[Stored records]
────

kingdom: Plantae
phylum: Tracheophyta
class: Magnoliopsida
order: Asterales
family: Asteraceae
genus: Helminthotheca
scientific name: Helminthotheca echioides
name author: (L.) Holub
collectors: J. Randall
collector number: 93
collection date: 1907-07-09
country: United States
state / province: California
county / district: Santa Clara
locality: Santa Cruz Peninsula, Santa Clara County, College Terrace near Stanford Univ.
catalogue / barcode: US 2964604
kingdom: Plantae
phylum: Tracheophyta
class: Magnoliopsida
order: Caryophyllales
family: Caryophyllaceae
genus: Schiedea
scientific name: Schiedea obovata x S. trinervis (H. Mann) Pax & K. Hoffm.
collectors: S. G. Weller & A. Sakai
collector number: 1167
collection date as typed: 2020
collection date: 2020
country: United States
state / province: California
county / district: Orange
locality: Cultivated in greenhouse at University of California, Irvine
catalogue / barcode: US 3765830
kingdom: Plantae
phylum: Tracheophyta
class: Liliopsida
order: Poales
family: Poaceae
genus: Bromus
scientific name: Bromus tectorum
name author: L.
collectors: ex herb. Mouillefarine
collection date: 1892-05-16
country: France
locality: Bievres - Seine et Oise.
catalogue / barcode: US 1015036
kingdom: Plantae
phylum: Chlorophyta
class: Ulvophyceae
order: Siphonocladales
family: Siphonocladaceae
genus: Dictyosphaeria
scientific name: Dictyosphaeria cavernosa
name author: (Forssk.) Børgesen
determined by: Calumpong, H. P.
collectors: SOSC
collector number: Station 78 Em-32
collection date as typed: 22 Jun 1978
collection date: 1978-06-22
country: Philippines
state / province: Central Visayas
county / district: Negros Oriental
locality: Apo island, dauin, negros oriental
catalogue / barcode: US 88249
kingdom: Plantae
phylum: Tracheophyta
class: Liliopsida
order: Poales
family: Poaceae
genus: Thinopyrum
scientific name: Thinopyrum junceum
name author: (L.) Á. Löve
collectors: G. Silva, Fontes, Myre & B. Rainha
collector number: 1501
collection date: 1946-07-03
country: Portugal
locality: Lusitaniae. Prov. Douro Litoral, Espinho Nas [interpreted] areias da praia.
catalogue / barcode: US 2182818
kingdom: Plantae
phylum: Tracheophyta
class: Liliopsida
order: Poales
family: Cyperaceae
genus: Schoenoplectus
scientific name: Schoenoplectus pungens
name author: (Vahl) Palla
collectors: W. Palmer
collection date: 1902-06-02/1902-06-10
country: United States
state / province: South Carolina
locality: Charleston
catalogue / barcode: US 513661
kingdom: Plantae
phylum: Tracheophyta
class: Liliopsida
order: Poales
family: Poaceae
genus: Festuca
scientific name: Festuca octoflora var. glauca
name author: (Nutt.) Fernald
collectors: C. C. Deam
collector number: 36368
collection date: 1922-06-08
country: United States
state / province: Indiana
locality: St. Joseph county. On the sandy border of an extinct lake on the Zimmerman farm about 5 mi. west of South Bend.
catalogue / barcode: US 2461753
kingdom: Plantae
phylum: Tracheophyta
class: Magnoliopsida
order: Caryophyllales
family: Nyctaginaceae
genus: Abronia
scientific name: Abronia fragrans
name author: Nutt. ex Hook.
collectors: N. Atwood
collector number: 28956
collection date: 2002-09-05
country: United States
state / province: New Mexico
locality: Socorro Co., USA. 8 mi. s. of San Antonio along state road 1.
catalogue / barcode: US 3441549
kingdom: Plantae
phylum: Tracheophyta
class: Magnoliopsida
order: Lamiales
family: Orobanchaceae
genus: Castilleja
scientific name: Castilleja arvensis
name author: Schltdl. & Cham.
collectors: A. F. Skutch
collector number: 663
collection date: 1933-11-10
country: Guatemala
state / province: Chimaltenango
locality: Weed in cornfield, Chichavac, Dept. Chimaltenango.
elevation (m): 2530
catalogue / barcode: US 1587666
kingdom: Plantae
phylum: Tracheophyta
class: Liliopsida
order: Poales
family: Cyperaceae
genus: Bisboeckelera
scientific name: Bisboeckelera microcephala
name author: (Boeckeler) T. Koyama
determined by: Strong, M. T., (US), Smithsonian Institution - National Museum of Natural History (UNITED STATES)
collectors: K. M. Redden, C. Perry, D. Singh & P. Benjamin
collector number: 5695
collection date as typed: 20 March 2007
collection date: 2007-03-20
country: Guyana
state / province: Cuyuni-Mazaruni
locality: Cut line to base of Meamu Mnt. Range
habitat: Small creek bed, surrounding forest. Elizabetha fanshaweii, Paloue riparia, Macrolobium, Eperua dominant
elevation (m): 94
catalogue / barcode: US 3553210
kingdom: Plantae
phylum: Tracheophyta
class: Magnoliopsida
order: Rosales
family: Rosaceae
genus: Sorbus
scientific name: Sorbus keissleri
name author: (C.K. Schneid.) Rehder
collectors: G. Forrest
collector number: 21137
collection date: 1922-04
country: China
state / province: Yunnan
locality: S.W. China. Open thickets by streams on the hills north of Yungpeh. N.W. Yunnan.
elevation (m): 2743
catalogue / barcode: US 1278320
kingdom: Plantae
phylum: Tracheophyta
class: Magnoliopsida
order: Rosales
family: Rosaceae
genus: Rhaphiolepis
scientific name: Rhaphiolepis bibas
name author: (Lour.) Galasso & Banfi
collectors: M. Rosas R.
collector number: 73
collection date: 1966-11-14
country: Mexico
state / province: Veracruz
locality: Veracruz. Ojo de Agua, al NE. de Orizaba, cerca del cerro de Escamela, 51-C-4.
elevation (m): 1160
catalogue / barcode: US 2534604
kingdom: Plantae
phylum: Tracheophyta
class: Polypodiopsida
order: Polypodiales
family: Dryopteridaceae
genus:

────

PROBLEM DESCRIPTION:
Put every line of the records above into a numbered list, leaving out any blank lines.

RESULT OF THIS TASK:
1. kingdom: Plantae
2. phylum: Tracheophyta
3. class: Magnoliopsida
4. order: Asterales
5. family: Asteraceae
6. genus: Helminthotheca
7. scientific name: Helminthotheca echioides
8. name author: (L.) Holub
9. collectors: J. Randall
10. collector number: 93
11. collection date: 1907-07-09
12. country: United States
13. state / province: California
14. county / district: Santa Clara
15. locality: Santa Cruz Peninsula, Santa Clara County, College Terrace near Stanford Univ.
16. catalogue / barcode: US 2964604
17. kingdom: Plantae
18. phylum: Tracheophyta
19. class: Magnoliopsida
20. order: Caryophyllales
21. family: Caryophyllaceae
22. genus: Schiedea
23. scientific name: Schiedea obovata x S. trinervis (H. Mann) Pax & K. Hoffm.
24. collectors: S. G. Weller & A. Sakai
25. collector number: 1167
26. collection date as typed: 2020
27. collection date: 2020
28. country: United States
29. state / province: California
30. county / district: Orange
31. locality: Cultivated in greenhouse at University of California, Irvine
32. catalogue / barcode: US 3765830
33. kingdom: Plantae
34. phylum: Tracheophyta
35. class: Liliopsida
36. order: Poales
37. family: Poaceae
38. genus: Bromus
39. scientific name: Bromus tectorum
40. name author: L.
41. collectors: ex herb. Mouillefarine
42. collection date: 1892-05-16
43. country: France
44. locality: Bievres - Seine et Oise.
45. catalogue / barcode: US 1015036
46. kingdom: Plantae
47. phylum: Chlorophyta
48. class: Ulvophyceae
49. order: Siphonocladales
50. family: Siphonocladaceae
51. genus: Dictyosphaeria
52. scientific name: Dictyosphaeria cavernosa
53. name author: (Forssk.) Børgesen
54. determined by: Calumpong, H. P.
55. collectors: SOSC
56. collector number: Station 78 Em-32
57. collection date as typed: 22 Jun 1978
58. collection date: 1978-06-22
59. country: Philippines
60. state / province: Central Visayas
61. county / district: Negros Oriental
62. locality: Apo island, dauin, negros oriental
63. catalogue / barcode: US 88249
64. kingdom: Plantae
65. phylum: Tracheophyta
66. class: Liliopsida
67. order: Poales
68. family: Poaceae
69. genus: Thinopyrum
70. scientific name: Thinopyrum junceum
71. name author: (L.) Á. Löve
72. collectors: G. Silva, Fontes, Myre & B. Rainha
73. collector number: 1501
74. collection date: 1946-07-03
75. country: Portugal
76. locality: Lusitaniae. Prov. Douro Litoral, Espinho Nas [interpreted] areias da praia.
77. catalogue / barcode: US 2182818
78. kingdom: Plantae
79. phylum: Tracheophyta
80. class: Liliopsida
81. order: Poales
82. family: Cyperaceae
83. genus: Schoenoplectus
84. scientific name: Schoenoplectus pungens
85. name author: (Vahl) Palla
86. collectors: W. Palmer
87. collection date: 1902-06-02/1902-06-10
88. country: United States
89. state / province: South Carolina
90. locality: Charleston
91. catalogue / barcode: US 513661
92. kingdom: Plantae
93. phylum: Tracheophyta
94. class: Liliopsida
95. order: Poales
96. family: Poaceae
97. genus: Festuca
98. scientific name: Festuca octoflora var. glauca
99. name author: (Nutt.) Fernald
100. collectors: C. C. Deam
101. collector number: 36368
102. collection date: 1922-06-08
103. country: United States
104. state / province: Indiana
105. locality: St. Joseph county. On the sandy border of an extinct lake on the Zimmerman farm about 5 mi. west of South Bend.
106. catalogue / barcode: US 2461753
107. kingdom: Plantae
108. phylum: Tracheophyta
109. class: Magnoliopsida
110. order: Caryophyllales
111. family: Nyctaginaceae
112. genus: Abronia
113. scientific name: Abronia fragrans
114. name author: Nutt. ex Hook.
115. collectors: N. Atwood
116. collector number: 28956
117. collection date: 2002-09-05
118. country: United States
119. state / province: New Mexico
120. locality: Socorro Co., USA. 8 mi. s. of San Antonio along state road 1.
121. catalogue / barcode: US 3441549
122. kingdom: Plantae
123. phylum: Tracheophyta
124. class: Magnoliopsida
125. order: Lamiales
126. family: Orobanchaceae
127. genus: Castilleja
128. scientific name: Castilleja arvensis
129. name author: Schltdl. & Cham.
130. collectors: A. F. Skutch
131. collector number: 663
132. collection date: 1933-11-10
133. country: Guatemala
134. state / province: Chimaltenango
135. locality: Weed in cornfield, Chichavac, Dept. Chimaltenango.
136. elevation (m): 2530
137. catalogue / barcode: US 1587666
138. kingdom: Plantae
139. phylum: Tracheophyta
140. class: Liliopsida
141. order: Poales
142. family: Cyperaceae
143. genus: Bisboeckelera
144. scientific name: Bisboeckelera microcephala
145. name author: (Boeckeler) T. Koyama
146. determined by: Strong, M. T., (US), Smithsonian Institution - National Museum of Natural History (UNITED STATES)
147. collectors: K. M. Redden, C. Perry, D. Singh & P. Benjamin
148. collector number: 5695
149. collection date as typed: 20 March 2007
150. collection date: 2007-03-20
151. country: Guyana
152. state / province: Cuyuni-Mazaruni
153. locality: Cut line to base of Meamu Mnt. Range
154. habitat: Small creek bed, surrounding forest. Elizabetha fanshaweii, Paloue riparia, Macrolobium, Eperua dominant
155. elevation (m): 94
156. catalogue / barcode: US 3553210
157. kingdom: Plantae
158. phylum: Tracheophyta
159. class: Magnoliopsida
160. order: Rosales
161. family: Rosaceae
162. genus: Sorbus
163. scientific name: Sorbus keissleri
164. name author: (C.K. Schneid.) Rehder
165. collectors: G. Forrest
166. collector number: 21137
167. collection date: 1922-04
168. country: China
169. state / province: Yunnan
170. locality: S.W. China. Open thickets by streams on the hills north of Yungpeh. N.W. Yunnan.
171. elevation (m): 2743
172. catalogue / barcode: US 1278320
173. kingdom: Plantae
174. phylum: Tracheophyta
175. class: Magnoliopsida
176. order: Rosales
177. family: Rosaceae
178. genus: Rhaphiolepis
179. scientific name: Rhaphiolepis bibas
180. name author: (Lour.) Galasso & Banfi
181. collectors: M. Rosas R.
182. collector number: 73
183. collection date: 1966-11-14
184. country: Mexico
185. state / province: Veracruz
186. locality: Veracruz. Ojo de Agua, al NE. de Orizaba, cerca del cerro de Escamela, 51-C-4.
187. elevation (m): 1160
188. catalogue / barcode: US 2534604
189. kingdom: Plantae
190. phylum: Tracheophyta
191. class: Polypodiopsida
192. order: Polypodiales
193. family: Dryopteridaceae
194. genus:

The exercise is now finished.